Читаем Русская ментальность в языке и тексте полностью

Три слова сразу же указывают место продажи: кабакъ, корчма да кружало, и все они заимствованы из других языков (хотя в своем месте и не обозначали питейного заведения). Из греческого, из восточных языков, из немецкого (кабак). Переосмысление слов по русским словообразам показательно: корчма и кружало напрямую указывают на состояние опьянения — кружение да корчи. В значении ‘питейное’ заведение слово корчма известно с XV в., слово кабак — с XVI в., а слово кружало — с XVII в. («пьяным делом говорили на кружале...»).

Крепких напитков на Руси до конца XV в. не было; меды сыченые не превосходили крепости сухих вин, не выше 10—12 градусов. Рисовая водка (буза) пришла от татар, а хлебная появилась около 1472 г. с Запада вместе с византийской царевной Софьей, бабкой Ивана Грозного. Близился конец света (его ожидали в 7000 году от сотворения мира (1492 г. — год открытия Нового Света), и водка оказалась кстати, чтобы снять истерическую взвинченность испуганного населения. Не крепость напитков, не их качество и даже не интенсивность пития создавали атмосферу «зельного пития» — неумение пить и та воодушевленность, которая приходит по мере взаимного общения за чарой. Иностранцы и сами непрочь выпить, но говорят о повальном пьянстве в России; такого никогда не было, да и слишком частые посты останавливали питие. Рассудительных и трезвых мужиков на Руси хватало. Судьба старообрядцев доказывает охранительную силу трезвости и воздержания.

Что же касается пьяного поветрия, то современная наука всё хорошо объяснила. Алкоголизм и наркомания, в отличие, например, от обжорства или курения, вовсе не «дурные привычки» и тем более не национальные предпочтения. «Тяга к вину и наркоте» — программа намеренного воздействия. Это психологическое кодирование, направленное на определенные группы людей с целью их обезволить и подчинить себе. Судя по тем истерическим отрицаниям этого утверждения, которые время от времени появляются в печати от заинтересованных лиц, это несомненно так.

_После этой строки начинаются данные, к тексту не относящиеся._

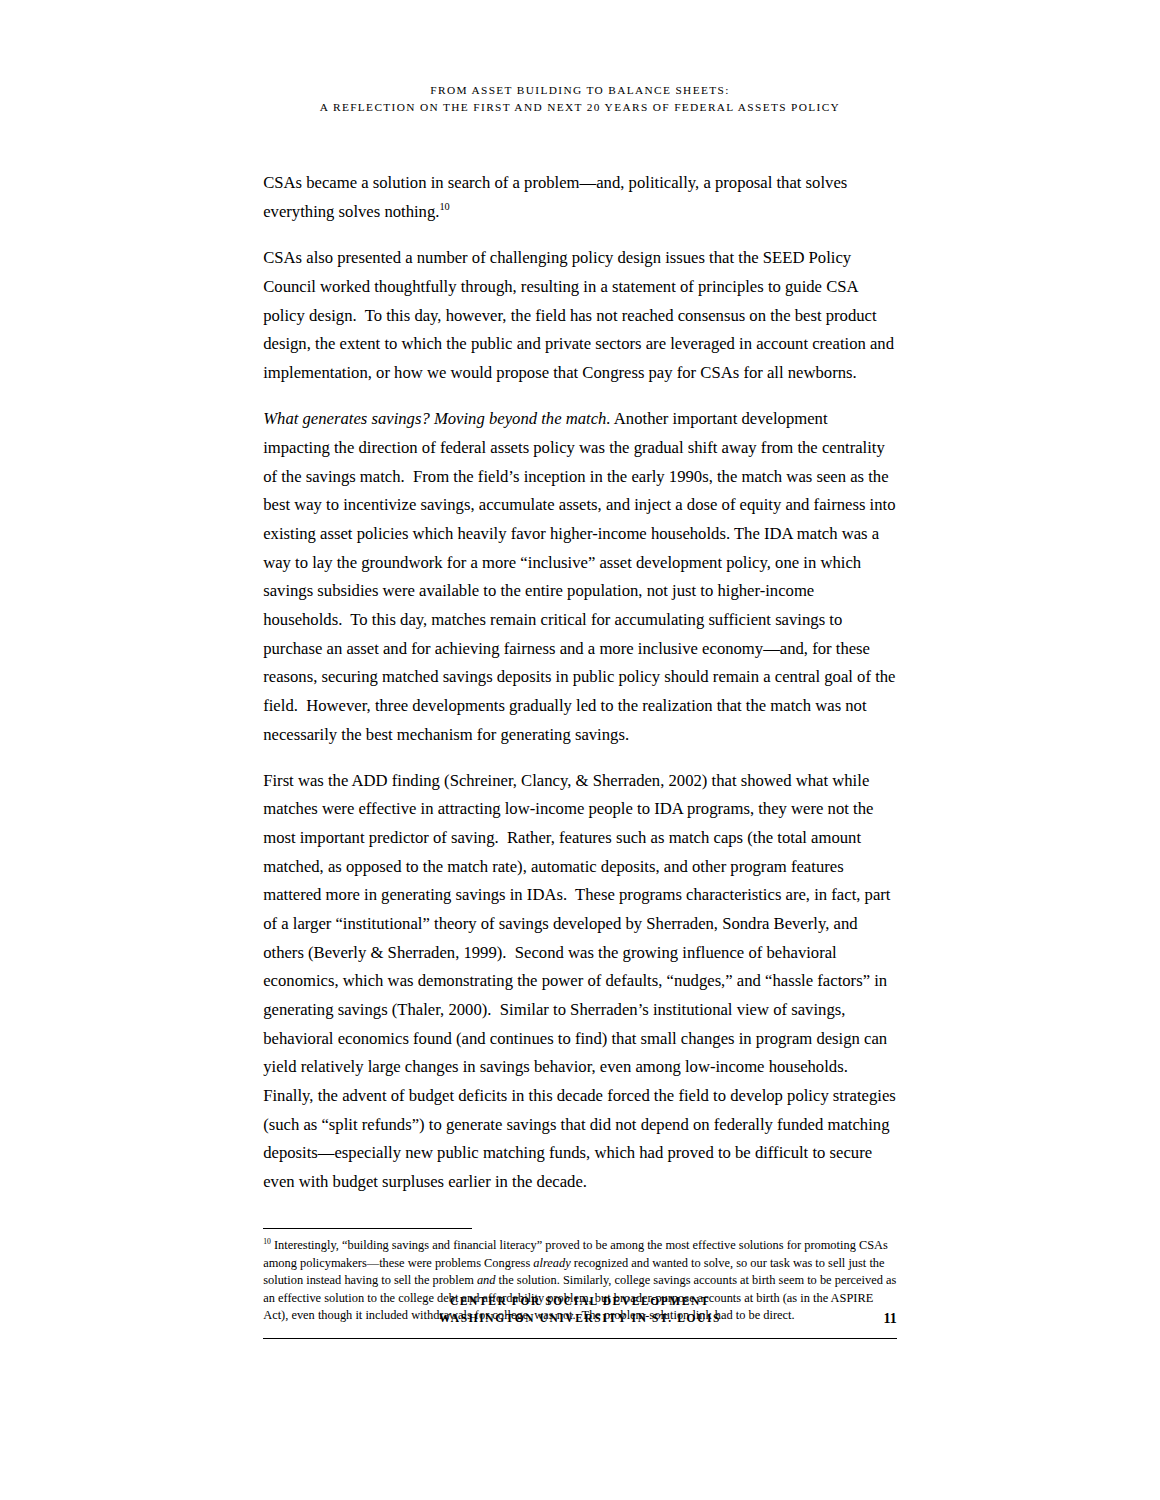From Asset Building to Balance Sheets: A Reflection on the First and Next 20 Years of Federal Assets Policy
CSAs became a solution in search of a problem—and, politically, a proposal that solves everything solves nothing.10
CSAs also presented a number of challenging policy design issues that the SEED Policy Council worked thoughtfully through, resulting in a statement of principles to guide CSA policy design. To this day, however, the field has not reached consensus on the best product design, the extent to which the public and private sectors are leveraged in account creation and implementation, or how we would propose that Congress pay for CSAs for all newborns.
What generates savings? Moving beyond the match. Another important development impacting the direction of federal assets policy was the gradual shift away from the centrality of the savings match. From the field’s inception in the early 1990s, the match was seen as the best way to incentivize savings, accumulate assets, and inject a dose of equity and fairness into existing asset policies which heavily favor higher-income households. The IDA match was a way to lay the groundwork for a more “inclusive” asset development policy, one in which savings subsidies were available to the entire population, not just to higher-income households. To this day, matches remain critical for accumulating sufficient savings to purchase an asset and for achieving fairness and a more inclusive economy—and, for these reasons, securing matched savings deposits in public policy should remain a central goal of the field. However, three developments gradually led to the realization that the match was not necessarily the best mechanism for generating savings.
First was the ADD finding (Schreiner, Clancy, & Sherraden, 2002) that showed what while matches were effective in attracting low-income people to IDA programs, they were not the most important predictor of saving. Rather, features such as match caps (the total amount matched, as opposed to the match rate), automatic deposits, and other program features mattered more in generating savings in IDAs. These programs characteristics are, in fact, part of a larger “institutional” theory of savings developed by Sherraden, Sondra Beverly, and others (Beverly & Sherraden, 1999). Second was the growing influence of behavioral economics, which was demonstrating the power of defaults, “nudges,” and “hassle factors” in generating savings (Thaler, 2000). Similar to Sherraden’s institutional view of savings, behavioral economics found (and continues to find) that small changes in program design can yield relatively large changes in savings behavior, even among low-income households. Finally, the advent of budget deficits in this decade forced the field to develop policy strategies (such as “split refunds”) to generate savings that did not depend on federally funded matching deposits—especially new public matching funds, which had proved to be difficult to secure even with budget surpluses earlier in the decade.
10 Interestingly, “building savings and financial literacy” proved to be among the most effective solutions for promoting CSAs among policymakers—these were problems Congress already recognized and wanted to solve, so our task was to sell just the solution instead having to sell the problem and the solution. Similarly, college savings accounts at birth seem to be perceived as an effective solution to the college debt and affordability problem, but broader-purpose accounts at birth (as in the ASPIRE Act), even though it included withdrawals for college, was not. The problem-solution link had to be direct.
Center for Social Development
Washington University in St. Louis
11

Трижды в России велось наступление на волю подданных с помощью такого вида психотропного кодирования обездоленных, доведенных до отчаянного положения русских мужиков. После покорения Казани Иван Грозный ввел государеву службу целовальников; их деятельность усилилась при польском нашествии в разрушенной России начала XVII в. и была освящена в пьянейших загулах Петровской эпохи. Польско-еврейские шинкари эпохи «освобождения» в середине XIX в. и государственная монополия советских времен завершили дело. Экономическая выгода страны всегда казалась более важной, чем здоровье нации. А конформизм традиционной соборной культуры достаточно высок, чтобы развитие «пьянства» шло по нарастающей как примета особого шика и молодечества. Это одно из проявлений диктата, которым государство подавляет волю общества.

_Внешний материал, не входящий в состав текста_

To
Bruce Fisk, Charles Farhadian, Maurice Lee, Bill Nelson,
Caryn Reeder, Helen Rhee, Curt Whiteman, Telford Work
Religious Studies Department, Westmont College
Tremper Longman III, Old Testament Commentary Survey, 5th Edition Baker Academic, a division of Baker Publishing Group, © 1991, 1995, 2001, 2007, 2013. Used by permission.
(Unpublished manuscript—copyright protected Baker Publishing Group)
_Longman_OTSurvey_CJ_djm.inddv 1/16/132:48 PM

Так получается, что пьянство постепенно становится стереотипом поведения, в который оформилась хроническая неудовлетворенность человека, занятого непродуктивным или бессмысленным для него трудом, и столь же хронически страстная жажда праздника жизни [Касьянова 1994: 158; Тэневик 1996: 152]. В России и запой — не порочность воли, а «неудержимая потребность огорченной души», реакция на подавление личности. В XIX в. его объясняли либо тоской жизни (Петр Вяземский), либо необходимостью остановиться и «задуматься» (Петр Лавров).

И это явление, видно, покрыто задумчивой патиной этического, как и все на Руси.


Отрешенность слова: брань

Человек не у слова — это брань и ругань, пустые речи, подмена полновесного слова беспредметным и оскорбительным.

«Замечательно, — писал Георгий Федотов, — что брань, т. е. грех словом, представляется в родовой религии столь же тяжким, как и убийство». На Руси до начала XVII в. соответствующих слов почти что и не было (или они были под полным запретом), о чем единогласно свидетельствуют иностранцы, посещавшие в то время Россию. А ругательства «наподобие венгерских пусть собака спит с твоей матерью», по их мнению, были из самых грубых. «В иных языках есть множество обидных слов, проклятий, ругательств. Счастье нашего языка в том, что в нем нет никаких обидных и ругательных слов, вошедших в обиход, кроме материн сын. Но это не потому, что наш народ избегает дурных слов, а происходит это из-за бедности языка», — полагал в середине XVII в. Юрий Крижанич.

Что же его обогатило, наш язык?

Первая мысль, тут возникающая, состоит в том, что, может быть, такие слова, очень выразительные и экспрессивные, по яркости своей приедались, и их со временем заменяли другими. Действительно, историки языка и культуры показывают [Толстой 1995], что вполне приличные ныне слова некогда были выражения того же самого сорта, например чур и чушь (чуха, чушка), курва и бухой (с которым связана буханка) и т. д.